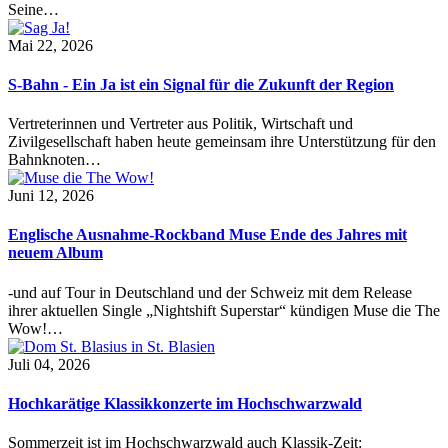
Seine…
Mai 22, 2026
S-Bahn - Ein Ja ist ein Signal für die Zukunft der Region
Vertreterinnen und Vertreter aus Politik, Wirtschaft und
Zivilgesellschaft haben heute gemeinsam ihre Unterstützung für den
Bahnknoten…
Juni 12, 2026
Englische Ausnahme-Rockband Muse Ende des Jahres mit
neuem Album
-und auf Tour in Deutschland und der Schweiz mit dem Release
ihrer aktuellen Single „Nightshift Superstar“ kündigen Muse die The
Wow!…
Juli 04, 2026
Hochkarätige Klassikkonzerte im Hochschwarzwald
Sommerzeit ist im Hochschwarzwald auch Klassik-Zeit:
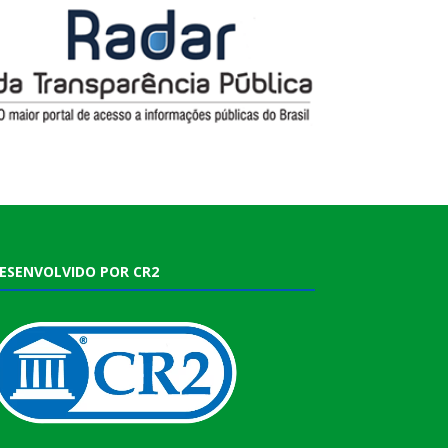
ESENVOLVIDO POR CR2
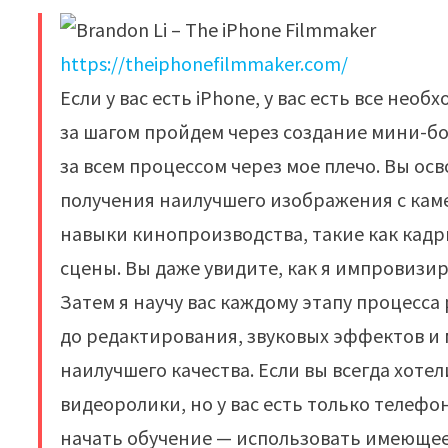
https://theiphonefilmmaker.com/
Если у вас есть iPhone, у вас есть все не
за шагом пройдем через создание мини-бо
за всем процессом через мое плечо. Вы о
получения наилучшего изображения с кам
навыки кинопроизводства, такие как кад
сцены. Вы даже увидите, как я импровизир
Затем я научу вас каждому этапу процесс
до редактирования, звуковых эффектов и 
наилучшего качества. Если вы всегда хот
видеоролики, но у вас есть только телефо
начать обучение — использовать имеющеес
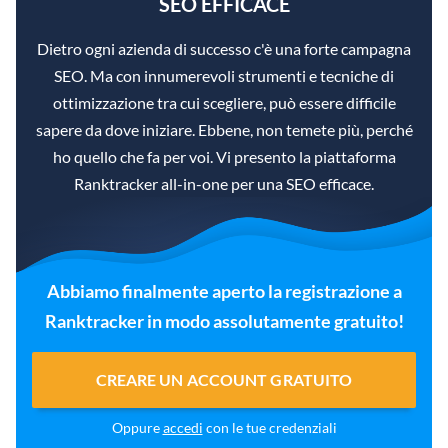
SEO EFFICACE
Dietro ogni azienda di successo c'è una forte campagna
SEO. Ma con innumerevoli strumenti e tecniche di
ottimizzazione tra cui scegliere, può essere difficile
sapere da dove iniziare. Ebbene, non temete più, perché
ho quello che fa per voi. Vi presento la piattaforma
Ranktracker all-in-one per una SEO efficace.
Abbiamo finalmente aperto la registrazione a
Ranktracker in modo assolutamente gratuito!
CREARE UN ACCOUNT GRATUITO
Oppure
accedi
con le tue credenziali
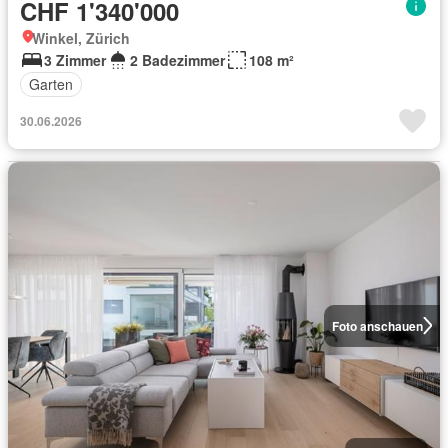
CHF 1'340'000
Winkel, Zürich
3 Zimmer
2 Badezimmer
108 m²
Garten
30.06.2026
Foto anschauen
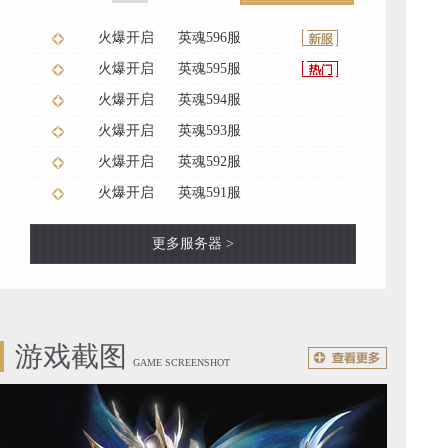
火爆开启
英魂596服
火爆开启
英魂595服
火爆开启
英魂594服
火爆开启
英魂593服
火爆开启
英魂592服
火爆开启
英魂591服
更多服务器 >
游戏截图
GAME SCREENSHOT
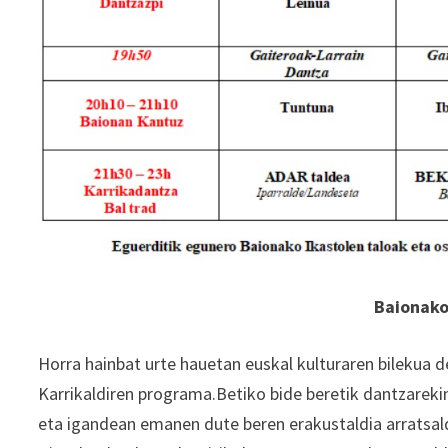
Baionako
Horra hainbat urte hauetan euskal kulturaren bilekua d
Karrikaldiren programa.Betiko bide beretik dantzareki
eta igandean emanen dute beren erakustaldia arratsald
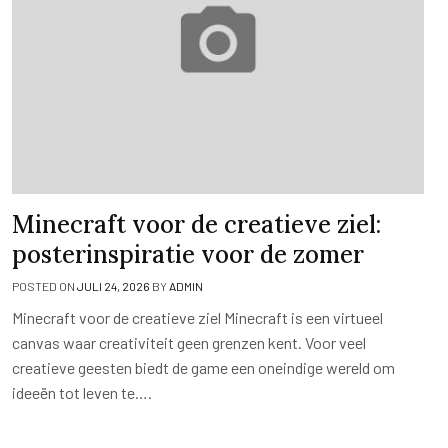
Minecraft voor de creatieve ziel:
posterinspiratie voor de zomer
POSTED ON
JULI 24, 2026
BY
ADMIN
Minecraft voor de creatieve ziel Minecraft is een virtueel
canvas waar creativiteit geen grenzen kent. Voor veel
creatieve geesten biedt de game een oneindige wereld om
ideeën tot leven te….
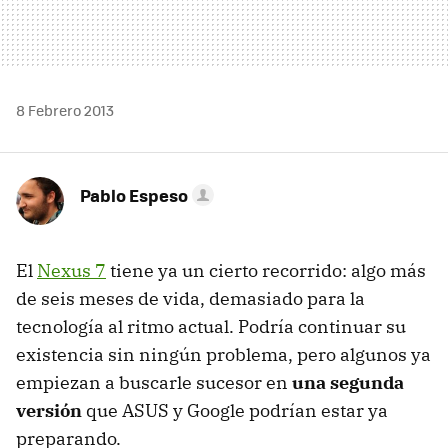
8 Febrero 2013
Pablo Espeso
El
Nexus 7
tiene ya un cierto recorrido: algo más
de seis meses de vida, demasiado para la
tecnología al ritmo actual. Podría continuar su
existencia sin ningún problema, pero algunos ya
empiezan a buscarle sucesor en
una segunda
versión
que ASUS y Google podrían estar ya
preparando.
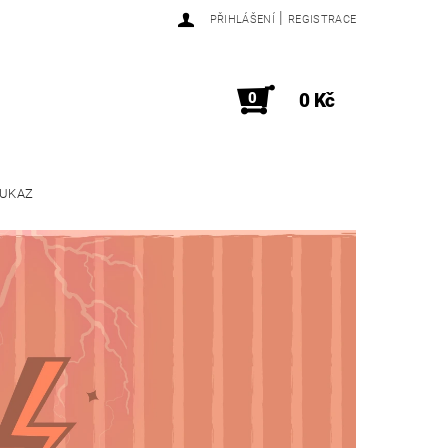
|
PŘIHLÁŠENÍ
REGISTRACE
0
0 Kč
OUKAZ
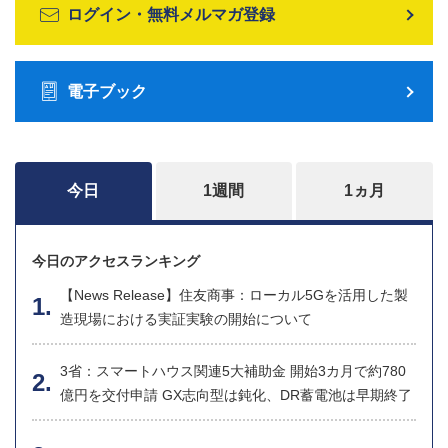
ログイン・無料メルマガ登録
電子ブック
今日
1週間
1ヵ月
今日のアクセスランキング
【News Release】住友商事：ローカル5Gを活用した製
造現場における実証実験の開始について
3省：スマートハウス関連5大補助金 開始3カ月で約780
億円を交付申請 GX志向型は鈍化、DR蓄電池は早期終了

····················

WORK INSTRUCTIONS - An exact copy of the listing is required, excluding any pictures.

RESULT OF THE EXERCISE -
Seine…
Mai 22, 2026
S-Bahn - Ein Ja ist ein Signal für die Zukunft der Region
Vertreterinnen und Vertreter aus Politik, Wirtschaft und
Zivilgesellschaft haben heute gemeinsam ihre Unterstützung für den
Bahnknoten…
Juni 12, 2026
Englische Ausnahme-Rockband Muse Ende des Jahres mit
neuem Album
-und auf Tour in Deutschland und der Schweiz mit dem Release
ihrer aktuellen Single „Nightshift Superstar“ kündigen Muse die The
Wow!…
Juli 04, 2026
Hochkarätige Klassikkonzerte im Hochschwarzwald
Sommerzeit ist im Hochschwarzwald auch Klassik-Zeit:
ESENVOLVIDO POR CR2
https://theiphonefilmmaker.com/
Если у вас есть iPhone, у вас есть все не
за шагом пройдем через создание мини-бо
за всем процессом через мое плечо. Вы о
получения наилучшего изображения с кам
навыки кинопроизводства, такие как кад
сцены. Вы даже увидите, как я импровизир
Затем я научу вас каждому этапу процесс
до редактирования, звуковых эффектов и 
наилучшего качества. Если вы всегда хот
видеоролики, но у вас есть только телефо
начать обучение — использовать имеющеес
SEO EFFICACE
Dietro ogni azienda di successo c'è una forte campagna
SEO. Ma con innumerevoli strumenti e tecniche di
ottimizzazione tra cui scegliere, può essere difficile
sapere da dove iniziare. Ebbene, non temete più, perché
ho quello che fa per voi. Vi presento la piattaforma
Ranktracker all-in-one per una SEO efficace.
Abbiamo finalmente aperto la registrazione a
Ranktracker in modo assolutamente gratuito!
CREARE UN ACCOUNT GRATUITO
Oppure
accedi
con le tue credenziali
CHF 1'340'000
Winkel, Zürich
3 Zimmer
2 Badezimmer
108 m²
Garten
30.06.2026
Foto anschauen
火爆开启
英魂596服
火爆开启
英魂595服
火爆开启
英魂594服
火爆开启
英魂593服
火爆开启
英魂592服
火爆开启
英魂591服
更多服务器 >
游戏截图
GAME SCREENSHOT
Baionako
Horra hainbat urte hauetan euskal kulturaren bilekua d
Karrikaldiren programa.Betiko bide beretik dantzareki
eta igandean emanen dute beren erakustaldia arratsald
Minecraft voor de creatieve ziel:
posterinspiratie voor de zomer
POSTED ON
JULI 24, 2026
BY
ADMIN
Minecraft voor de creatieve ziel Minecraft is een virtueel
canvas waar creativiteit geen grenzen kent. Voor veel
creatieve geesten biedt de game een oneindige wereld om
ideeën tot leven te….
8 Febrero 2013
Pablo Espeso
El
Nexus 7
tiene ya un cierto recorrido: algo más
de seis meses de vida, demasiado para la
tecnología al ritmo actual. Podría continuar su
existencia sin ningún problema, pero algunos ya
empiezan a buscarle sucesor en
una segunda
versión
que ASUS y Google podrían estar ya
preparando.
|
PŘIHLÁŠENÍ
REGISTRACE
0
0 Kč
OUKAZ
ログイン・無料メルマガ登録
電子ブック
今日
1週間
1ヵ月
今日のアクセスランキング
【News Release】住友商事：ローカル5Gを活用した製
造現場における実証実験の開始について
3省：スマートハウス関連5大補助金 開始3カ月で約780
億円を交付申請 GX志向型は鈍化、DR蓄電池は早期終了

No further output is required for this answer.